[Dataset excerpts]
※

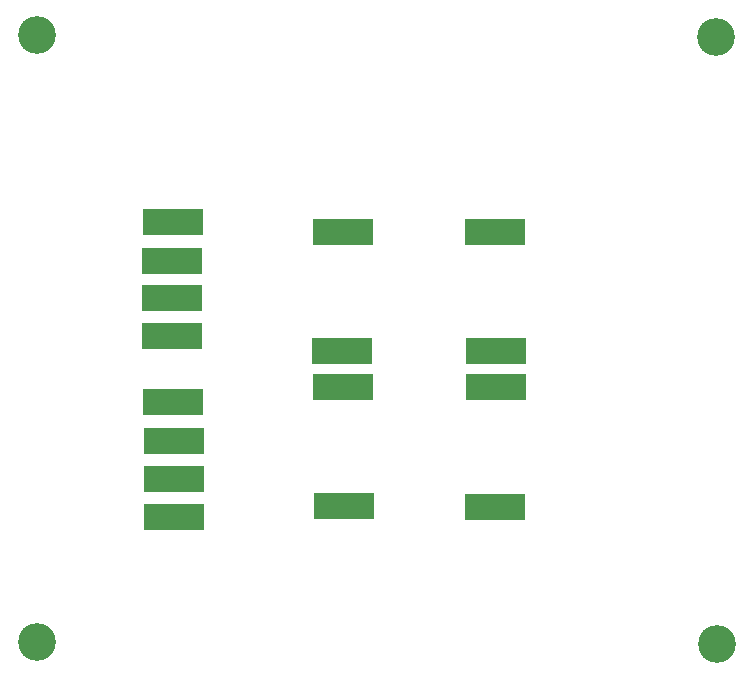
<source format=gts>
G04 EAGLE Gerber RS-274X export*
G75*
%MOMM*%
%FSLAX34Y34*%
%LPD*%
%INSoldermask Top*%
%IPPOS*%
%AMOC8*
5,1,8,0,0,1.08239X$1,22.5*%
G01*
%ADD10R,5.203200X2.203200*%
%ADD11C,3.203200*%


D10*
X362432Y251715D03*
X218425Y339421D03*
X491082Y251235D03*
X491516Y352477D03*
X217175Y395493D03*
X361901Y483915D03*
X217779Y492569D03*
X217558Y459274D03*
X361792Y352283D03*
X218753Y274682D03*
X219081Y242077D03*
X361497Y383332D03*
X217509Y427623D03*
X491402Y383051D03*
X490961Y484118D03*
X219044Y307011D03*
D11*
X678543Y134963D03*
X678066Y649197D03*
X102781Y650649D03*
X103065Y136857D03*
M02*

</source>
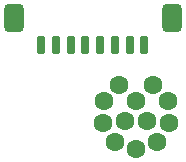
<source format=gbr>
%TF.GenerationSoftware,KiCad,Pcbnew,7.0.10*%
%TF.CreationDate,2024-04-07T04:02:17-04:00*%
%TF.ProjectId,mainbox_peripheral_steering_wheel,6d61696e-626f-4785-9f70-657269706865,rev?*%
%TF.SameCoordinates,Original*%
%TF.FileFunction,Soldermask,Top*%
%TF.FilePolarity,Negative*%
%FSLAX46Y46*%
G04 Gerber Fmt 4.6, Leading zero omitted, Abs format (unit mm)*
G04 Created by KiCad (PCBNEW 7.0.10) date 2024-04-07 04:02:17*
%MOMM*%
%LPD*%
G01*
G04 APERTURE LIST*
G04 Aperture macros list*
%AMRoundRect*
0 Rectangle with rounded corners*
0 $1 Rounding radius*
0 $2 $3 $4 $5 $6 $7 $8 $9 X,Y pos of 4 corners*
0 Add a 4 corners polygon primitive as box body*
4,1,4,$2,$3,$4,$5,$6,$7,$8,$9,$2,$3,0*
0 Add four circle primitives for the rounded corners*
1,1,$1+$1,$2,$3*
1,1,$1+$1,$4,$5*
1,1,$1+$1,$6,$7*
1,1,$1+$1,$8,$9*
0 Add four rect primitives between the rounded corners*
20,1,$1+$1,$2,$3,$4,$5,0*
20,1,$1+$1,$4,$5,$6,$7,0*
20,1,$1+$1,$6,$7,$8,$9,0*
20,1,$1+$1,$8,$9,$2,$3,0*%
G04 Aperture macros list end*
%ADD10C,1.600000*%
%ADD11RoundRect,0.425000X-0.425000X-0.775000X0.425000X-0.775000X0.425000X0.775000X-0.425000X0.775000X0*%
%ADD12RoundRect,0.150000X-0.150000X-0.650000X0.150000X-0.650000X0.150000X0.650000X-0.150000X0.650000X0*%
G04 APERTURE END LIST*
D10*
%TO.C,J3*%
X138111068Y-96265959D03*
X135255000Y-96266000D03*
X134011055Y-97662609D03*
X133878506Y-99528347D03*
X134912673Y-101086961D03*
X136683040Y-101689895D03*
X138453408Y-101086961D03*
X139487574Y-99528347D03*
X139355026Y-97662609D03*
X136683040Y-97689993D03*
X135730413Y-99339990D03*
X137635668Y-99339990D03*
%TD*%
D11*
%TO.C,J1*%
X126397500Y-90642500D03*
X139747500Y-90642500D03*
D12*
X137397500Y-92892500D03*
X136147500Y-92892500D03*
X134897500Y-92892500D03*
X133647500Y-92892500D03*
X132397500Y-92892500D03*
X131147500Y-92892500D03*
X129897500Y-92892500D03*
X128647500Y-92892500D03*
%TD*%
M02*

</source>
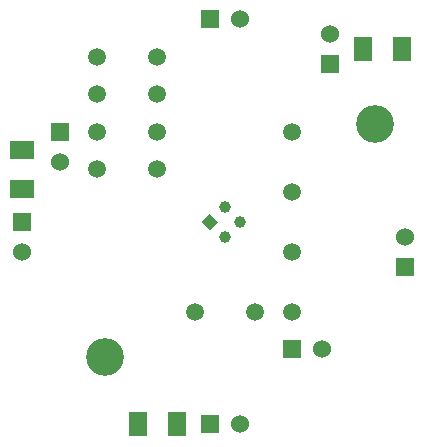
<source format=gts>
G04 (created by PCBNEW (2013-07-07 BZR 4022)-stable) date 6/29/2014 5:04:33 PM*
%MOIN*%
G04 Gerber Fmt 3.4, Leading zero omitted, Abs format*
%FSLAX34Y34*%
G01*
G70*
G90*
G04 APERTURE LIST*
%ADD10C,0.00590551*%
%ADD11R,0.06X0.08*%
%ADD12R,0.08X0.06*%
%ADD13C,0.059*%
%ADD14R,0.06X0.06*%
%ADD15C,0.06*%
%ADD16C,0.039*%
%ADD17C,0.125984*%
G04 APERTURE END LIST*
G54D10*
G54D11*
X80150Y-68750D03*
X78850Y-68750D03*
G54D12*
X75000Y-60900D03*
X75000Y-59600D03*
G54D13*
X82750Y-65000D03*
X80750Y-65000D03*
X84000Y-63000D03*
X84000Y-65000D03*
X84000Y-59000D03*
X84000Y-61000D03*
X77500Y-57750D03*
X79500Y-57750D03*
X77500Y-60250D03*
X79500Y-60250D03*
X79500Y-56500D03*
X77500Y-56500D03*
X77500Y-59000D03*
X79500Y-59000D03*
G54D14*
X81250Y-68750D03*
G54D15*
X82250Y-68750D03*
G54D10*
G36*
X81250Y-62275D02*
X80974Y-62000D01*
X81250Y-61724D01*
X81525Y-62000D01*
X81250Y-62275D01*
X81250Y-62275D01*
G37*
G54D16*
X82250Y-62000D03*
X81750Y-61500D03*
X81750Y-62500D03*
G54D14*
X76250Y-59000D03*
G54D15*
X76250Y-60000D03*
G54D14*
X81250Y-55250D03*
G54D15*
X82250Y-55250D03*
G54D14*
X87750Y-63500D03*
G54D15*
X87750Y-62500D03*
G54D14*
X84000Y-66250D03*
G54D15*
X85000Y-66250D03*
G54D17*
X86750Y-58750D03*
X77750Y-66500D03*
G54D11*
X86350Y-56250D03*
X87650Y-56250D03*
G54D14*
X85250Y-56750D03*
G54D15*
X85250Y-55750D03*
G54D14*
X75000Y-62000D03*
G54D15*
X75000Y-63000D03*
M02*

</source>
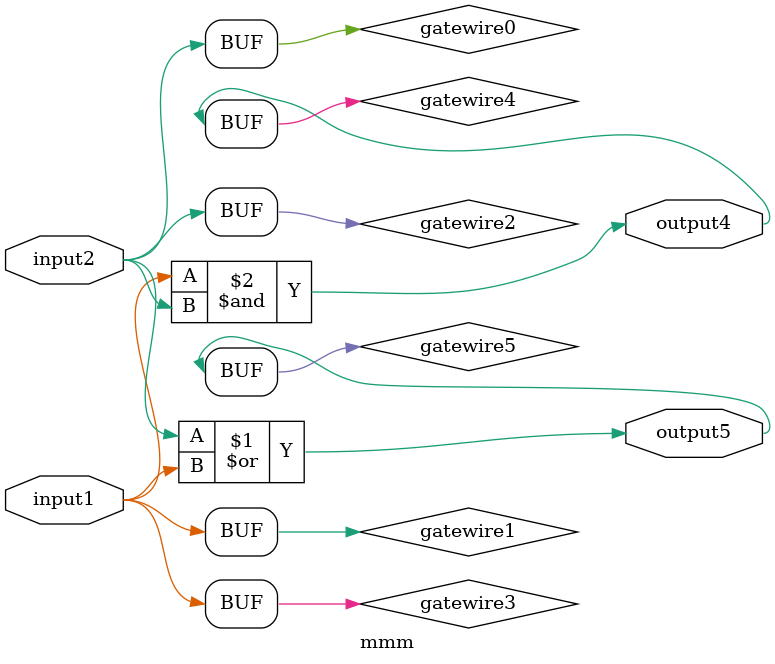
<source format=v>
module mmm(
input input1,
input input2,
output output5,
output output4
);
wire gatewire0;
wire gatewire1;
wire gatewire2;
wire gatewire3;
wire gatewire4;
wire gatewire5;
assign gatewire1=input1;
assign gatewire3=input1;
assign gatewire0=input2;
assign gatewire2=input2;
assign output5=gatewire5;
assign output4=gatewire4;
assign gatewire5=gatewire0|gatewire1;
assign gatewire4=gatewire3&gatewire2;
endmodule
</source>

※

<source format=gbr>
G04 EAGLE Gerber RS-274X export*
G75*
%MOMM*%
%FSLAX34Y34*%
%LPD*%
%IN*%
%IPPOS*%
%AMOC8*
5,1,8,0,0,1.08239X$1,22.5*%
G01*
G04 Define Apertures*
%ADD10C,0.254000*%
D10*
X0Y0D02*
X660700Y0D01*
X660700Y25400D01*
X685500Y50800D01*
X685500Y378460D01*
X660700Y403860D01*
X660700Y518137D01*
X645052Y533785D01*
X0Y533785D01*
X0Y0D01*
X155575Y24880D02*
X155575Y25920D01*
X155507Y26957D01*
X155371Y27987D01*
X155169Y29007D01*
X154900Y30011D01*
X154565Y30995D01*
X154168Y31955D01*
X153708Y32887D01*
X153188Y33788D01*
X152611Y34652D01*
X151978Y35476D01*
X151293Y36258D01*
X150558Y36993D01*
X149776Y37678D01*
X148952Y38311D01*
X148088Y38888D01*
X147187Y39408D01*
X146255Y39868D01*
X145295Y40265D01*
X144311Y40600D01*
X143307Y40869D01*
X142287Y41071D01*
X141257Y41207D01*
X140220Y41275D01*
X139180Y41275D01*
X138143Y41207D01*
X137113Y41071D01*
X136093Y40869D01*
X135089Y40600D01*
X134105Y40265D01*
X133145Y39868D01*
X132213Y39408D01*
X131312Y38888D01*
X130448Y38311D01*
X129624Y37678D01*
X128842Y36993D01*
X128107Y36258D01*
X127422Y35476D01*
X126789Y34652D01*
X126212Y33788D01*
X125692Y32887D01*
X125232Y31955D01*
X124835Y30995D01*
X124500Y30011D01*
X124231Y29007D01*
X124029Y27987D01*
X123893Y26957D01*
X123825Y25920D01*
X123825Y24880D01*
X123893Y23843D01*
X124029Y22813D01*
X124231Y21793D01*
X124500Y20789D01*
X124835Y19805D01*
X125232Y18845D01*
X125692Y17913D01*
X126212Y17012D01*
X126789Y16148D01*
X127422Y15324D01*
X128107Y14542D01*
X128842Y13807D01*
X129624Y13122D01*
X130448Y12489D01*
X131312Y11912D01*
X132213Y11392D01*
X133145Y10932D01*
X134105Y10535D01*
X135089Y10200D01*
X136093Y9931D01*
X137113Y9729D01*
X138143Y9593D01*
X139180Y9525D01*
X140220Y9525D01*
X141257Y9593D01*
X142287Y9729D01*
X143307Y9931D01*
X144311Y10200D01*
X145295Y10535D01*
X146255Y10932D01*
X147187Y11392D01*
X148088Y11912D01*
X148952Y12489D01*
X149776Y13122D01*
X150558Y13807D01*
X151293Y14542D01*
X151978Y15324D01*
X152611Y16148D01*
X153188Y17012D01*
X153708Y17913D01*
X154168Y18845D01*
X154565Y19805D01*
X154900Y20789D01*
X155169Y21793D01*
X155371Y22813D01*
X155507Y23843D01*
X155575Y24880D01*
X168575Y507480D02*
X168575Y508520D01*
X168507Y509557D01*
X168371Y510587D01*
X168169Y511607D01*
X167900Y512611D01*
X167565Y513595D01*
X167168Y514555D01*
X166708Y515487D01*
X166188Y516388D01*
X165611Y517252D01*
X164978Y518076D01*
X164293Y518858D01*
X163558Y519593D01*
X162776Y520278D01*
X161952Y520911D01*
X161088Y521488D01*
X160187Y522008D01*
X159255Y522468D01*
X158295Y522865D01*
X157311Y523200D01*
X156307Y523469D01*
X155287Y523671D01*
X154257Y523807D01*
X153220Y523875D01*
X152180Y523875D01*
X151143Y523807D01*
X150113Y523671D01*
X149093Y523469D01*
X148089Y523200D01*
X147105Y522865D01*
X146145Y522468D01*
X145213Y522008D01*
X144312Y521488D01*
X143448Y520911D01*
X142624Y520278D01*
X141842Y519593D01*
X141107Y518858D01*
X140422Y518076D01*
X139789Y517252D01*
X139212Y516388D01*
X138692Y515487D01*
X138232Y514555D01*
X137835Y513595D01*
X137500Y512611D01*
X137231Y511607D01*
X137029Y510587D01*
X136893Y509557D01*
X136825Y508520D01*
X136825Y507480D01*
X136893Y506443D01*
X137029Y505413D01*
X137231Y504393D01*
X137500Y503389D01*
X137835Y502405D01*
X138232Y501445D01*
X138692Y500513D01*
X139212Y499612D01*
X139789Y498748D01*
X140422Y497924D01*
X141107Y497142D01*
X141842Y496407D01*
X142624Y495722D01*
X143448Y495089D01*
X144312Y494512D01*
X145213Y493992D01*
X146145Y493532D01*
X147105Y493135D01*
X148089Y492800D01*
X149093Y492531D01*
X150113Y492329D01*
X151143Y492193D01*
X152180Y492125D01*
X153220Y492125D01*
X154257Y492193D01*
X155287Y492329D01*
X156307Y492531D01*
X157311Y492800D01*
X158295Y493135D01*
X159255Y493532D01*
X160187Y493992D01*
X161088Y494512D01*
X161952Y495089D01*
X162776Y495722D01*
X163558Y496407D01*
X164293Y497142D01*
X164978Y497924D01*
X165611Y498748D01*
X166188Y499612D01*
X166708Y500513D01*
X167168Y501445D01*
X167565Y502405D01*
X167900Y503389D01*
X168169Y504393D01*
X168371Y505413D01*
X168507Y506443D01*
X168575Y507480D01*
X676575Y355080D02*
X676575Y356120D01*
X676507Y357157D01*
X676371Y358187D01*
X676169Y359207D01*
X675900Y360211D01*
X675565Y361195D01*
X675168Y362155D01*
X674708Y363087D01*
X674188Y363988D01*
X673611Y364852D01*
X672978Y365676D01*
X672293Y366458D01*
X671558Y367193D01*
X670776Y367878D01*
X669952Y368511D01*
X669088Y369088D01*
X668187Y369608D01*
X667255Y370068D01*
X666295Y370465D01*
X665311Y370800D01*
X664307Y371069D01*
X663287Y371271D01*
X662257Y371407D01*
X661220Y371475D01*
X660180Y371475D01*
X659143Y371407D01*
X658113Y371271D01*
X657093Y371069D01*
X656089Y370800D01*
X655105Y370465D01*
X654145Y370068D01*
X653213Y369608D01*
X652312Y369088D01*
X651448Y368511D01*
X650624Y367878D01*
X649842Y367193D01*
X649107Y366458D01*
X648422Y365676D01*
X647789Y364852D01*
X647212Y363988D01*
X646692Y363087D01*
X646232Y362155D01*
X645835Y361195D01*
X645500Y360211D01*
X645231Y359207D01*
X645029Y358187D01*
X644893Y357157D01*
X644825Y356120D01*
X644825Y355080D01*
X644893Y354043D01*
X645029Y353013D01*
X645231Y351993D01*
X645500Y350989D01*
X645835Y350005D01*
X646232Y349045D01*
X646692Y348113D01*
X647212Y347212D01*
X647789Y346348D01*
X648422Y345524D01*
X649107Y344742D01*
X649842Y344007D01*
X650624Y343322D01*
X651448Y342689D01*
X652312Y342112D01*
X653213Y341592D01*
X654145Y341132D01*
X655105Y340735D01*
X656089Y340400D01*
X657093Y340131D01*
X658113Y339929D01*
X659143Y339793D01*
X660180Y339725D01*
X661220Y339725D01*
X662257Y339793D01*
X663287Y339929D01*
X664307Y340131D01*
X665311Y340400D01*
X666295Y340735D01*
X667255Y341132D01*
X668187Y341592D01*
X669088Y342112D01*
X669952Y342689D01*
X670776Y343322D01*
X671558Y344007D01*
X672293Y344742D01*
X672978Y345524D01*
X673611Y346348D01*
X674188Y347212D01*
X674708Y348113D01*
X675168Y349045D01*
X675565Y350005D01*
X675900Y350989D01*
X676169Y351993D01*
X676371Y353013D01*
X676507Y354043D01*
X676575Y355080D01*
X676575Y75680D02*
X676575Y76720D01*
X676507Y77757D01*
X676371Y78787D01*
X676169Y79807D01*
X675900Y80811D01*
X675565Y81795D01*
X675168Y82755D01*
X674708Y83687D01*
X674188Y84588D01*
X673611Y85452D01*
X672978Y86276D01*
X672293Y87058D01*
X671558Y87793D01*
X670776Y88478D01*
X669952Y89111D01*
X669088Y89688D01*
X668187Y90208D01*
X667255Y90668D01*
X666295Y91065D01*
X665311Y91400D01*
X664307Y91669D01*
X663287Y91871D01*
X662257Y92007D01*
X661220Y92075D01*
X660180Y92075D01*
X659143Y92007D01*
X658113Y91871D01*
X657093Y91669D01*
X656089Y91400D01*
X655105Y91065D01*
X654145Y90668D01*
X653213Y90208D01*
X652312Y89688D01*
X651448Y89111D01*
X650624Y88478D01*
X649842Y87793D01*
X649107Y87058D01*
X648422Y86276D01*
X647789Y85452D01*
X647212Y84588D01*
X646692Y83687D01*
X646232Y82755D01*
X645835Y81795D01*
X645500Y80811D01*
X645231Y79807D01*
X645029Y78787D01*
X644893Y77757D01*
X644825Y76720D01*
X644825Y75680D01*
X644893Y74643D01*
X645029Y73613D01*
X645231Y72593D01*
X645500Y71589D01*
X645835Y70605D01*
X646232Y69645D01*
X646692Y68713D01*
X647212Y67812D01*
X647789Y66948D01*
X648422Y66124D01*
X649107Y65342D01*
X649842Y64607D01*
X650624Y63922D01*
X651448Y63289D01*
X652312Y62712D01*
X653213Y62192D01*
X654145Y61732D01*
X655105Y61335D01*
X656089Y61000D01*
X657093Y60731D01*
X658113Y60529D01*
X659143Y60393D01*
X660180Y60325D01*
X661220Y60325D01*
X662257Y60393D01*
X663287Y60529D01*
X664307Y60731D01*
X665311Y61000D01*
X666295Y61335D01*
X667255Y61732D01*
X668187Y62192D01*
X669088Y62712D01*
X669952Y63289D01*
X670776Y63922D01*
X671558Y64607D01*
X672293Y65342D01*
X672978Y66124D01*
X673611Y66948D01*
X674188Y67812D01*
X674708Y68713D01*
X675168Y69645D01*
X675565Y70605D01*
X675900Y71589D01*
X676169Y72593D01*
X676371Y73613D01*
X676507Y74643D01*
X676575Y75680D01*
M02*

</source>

※

**Activity**
From the records above, extract exactly and only the lines that begin at the line with "X123825Y25920D01*" and stop after the line with "X153220Y492125D01*".

**Solution for this problem**
X123825Y25920D01*
X123825Y24880D01*
X123893Y23843D01*
X124029Y22813D01*
X124231Y21793D01*
X124500Y20789D01*
X124835Y19805D01*
X125232Y18845D01*
X125692Y17913D01*
X126212Y17012D01*
X126789Y16148D01*
X127422Y15324D01*
X128107Y14542D01*
X128842Y13807D01*
X129624Y13122D01*
X130448Y12489D01*
X131312Y11912D01*
X132213Y11392D01*
X133145Y10932D01*
X134105Y10535D01*
X135089Y10200D01*
X136093Y9931D01*
X137113Y9729D01*
X138143Y9593D01*
X139180Y9525D01*
X140220Y9525D01*
X141257Y9593D01*
X142287Y9729D01*
X143307Y9931D01*
X144311Y10200D01*
X145295Y10535D01*
X146255Y10932D01*
X147187Y11392D01*
X148088Y11912D01*
X148952Y12489D01*
X149776Y13122D01*
X150558Y13807D01*
X151293Y14542D01*
X151978Y15324D01*
X152611Y16148D01*
X153188Y17012D01*
X153708Y17913D01*
X154168Y18845D01*
X154565Y19805D01*
X154900Y20789D01*
X155169Y21793D01*
X155371Y22813D01*
X155507Y23843D01*
X155575Y24880D01*
X168575Y507480D02*
X168575Y508520D01*
X168507Y509557D01*
X168371Y510587D01*
X168169Y511607D01*
X167900Y512611D01*
X167565Y513595D01*
X167168Y514555D01*
X166708Y515487D01*
X166188Y516388D01*
X165611Y517252D01*
X164978Y518076D01*
X164293Y518858D01*
X163558Y519593D01*
X162776Y520278D01*
X161952Y520911D01*
X161088Y521488D01*
X160187Y522008D01*
X159255Y522468D01*
X158295Y522865D01*
X157311Y523200D01*
X156307Y523469D01*
X155287Y523671D01*
X154257Y523807D01*
X153220Y523875D01*
X152180Y523875D01*
X151143Y523807D01*
X150113Y523671D01*
X149093Y523469D01*
X148089Y523200D01*
X147105Y522865D01*
X146145Y522468D01*
X145213Y522008D01*
X144312Y521488D01*
X143448Y520911D01*
X142624Y520278D01*
X141842Y519593D01*
X141107Y518858D01*
X140422Y518076D01*
X139789Y517252D01*
X139212Y516388D01*
X138692Y515487D01*
X138232Y514555D01*
X137835Y513595D01*
X137500Y512611D01*
X137231Y511607D01*
X137029Y510587D01*
X136893Y509557D01*
X136825Y508520D01*
X136825Y507480D01*
X136893Y506443D01*
X137029Y505413D01*
X137231Y504393D01*
X137500Y503389D01*
X137835Y502405D01*
X138232Y501445D01*
X138692Y500513D01*
X139212Y499612D01*
X139789Y498748D01*
X140422Y497924D01*
X141107Y497142D01*
X141842Y496407D01*
X142624Y495722D01*
X143448Y495089D01*
X144312Y494512D01*
X145213Y493992D01*
X146145Y493532D01*
X147105Y493135D01*
X148089Y492800D01*
X149093Y492531D01*
X150113Y492329D01*
X151143Y492193D01*
X152180Y492125D01*
X153220Y492125D01*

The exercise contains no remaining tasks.